Partes do exercício:
1 – Responda com base no trecho sobre a vacina contra a Covid:
(a) Que linhagem celular aparece como exemplo?
(b) Por que é compreensível a apreensão com possíveis efeitos colaterais?
(c) O que em nada ajuda a estabelecer a verdade?
2 – Dê a continuação do trecho sobre a vacina contra a Covid, começando logo depois da última frase.

== Trecho citado

Ainda assim, há quem não queira se vacinar, ainda que seu número não seja expressivo – ou, ao menos no papel, não o suficiente para que a sociedade como um todo siga vulnerável ao Sars-CoV-2. É preciso entender as razões destas pessoas, e muitas delas merecem consideração. É compreensível, por exemplo, a apreensão em relação a possíveis efeitos colaterais, pois ainda se trata de imunizantes em fase experimental. As aprovações definitivas de autoridades sanitárias mundo afora são um trâmite burocrático necessário, mas não evitam o fato de que é preciso esperar um período de tempo mais longo até haver conclusões mais sólidas sobre efeitos colaterais e que grupos estariam mais suscetíveis a eles. Casos de possíveis reações graves podem e devem ser investigados – e conclusões apressadas, tanto culpando quanto isentando a vacina, em nada ajudam a estabelecer a verdade. Estes e outros casos – como os de objetores de consciência que não gostariam de receber vacinas produzidas ou testadas em linhagens celulares provenientes de um aborto, como a HEK-293 – podem ser considerados motivos razoáveis para que alguém relute em receber a vacina contra a Covid.

====
== Registros extraídos

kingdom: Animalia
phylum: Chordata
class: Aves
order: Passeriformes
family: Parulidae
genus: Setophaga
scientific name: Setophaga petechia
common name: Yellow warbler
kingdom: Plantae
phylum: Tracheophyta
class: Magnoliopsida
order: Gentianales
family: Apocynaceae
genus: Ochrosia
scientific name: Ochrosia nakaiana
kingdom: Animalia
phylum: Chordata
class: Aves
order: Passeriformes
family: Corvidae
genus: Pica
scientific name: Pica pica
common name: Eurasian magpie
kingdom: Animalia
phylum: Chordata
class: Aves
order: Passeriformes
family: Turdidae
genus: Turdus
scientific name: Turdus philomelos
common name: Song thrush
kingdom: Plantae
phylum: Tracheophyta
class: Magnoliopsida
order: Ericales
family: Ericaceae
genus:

====

Respostas das tarefas:
1 –
(a) A HEK-293.
(b) Porque ainda se trata de imunizantes em fase experimental.
(c) Conclusões apressadas, tanto culpando quanto isentando a vacina.

2 –
Tem sido possível conter o coronavírus mantendo-se o respeito à liberdade e à autonomia das pessoas em relação à vacinação; não há por que desviar deste rumo para enveredar pelo das imposições desproporcionais
E, sendo estes motivos razoáveis, tais pessoas não podem ser simplesmente relegadas à condição de “cidadãos de segunda classe” – um risco que também já havíamos apontado antes mesmo da aprovação do CSS no Senado. Parte-se do pressuposto de que um não vacinado é uma ameaça, quando pode muito bem não estar infectado. Além disso, como justificativa para a manutenção de outras medidas profiláticas como o uso de máscaras, autoridades sanitárias têm ressaltado o fato de que mesmo os vacinados podem não apenas contrair a Covid, mas também transmiti-la. Evidentemente, o passaporte continuaria sendo uma medida desproporcional mesmo que a vacina impedisse totalmente a infecção e a transmissão, mas, se todos, vacinados ou não, continuam sendo possíveis transmissores da doença, a segregação se torna ainda mais ilógica.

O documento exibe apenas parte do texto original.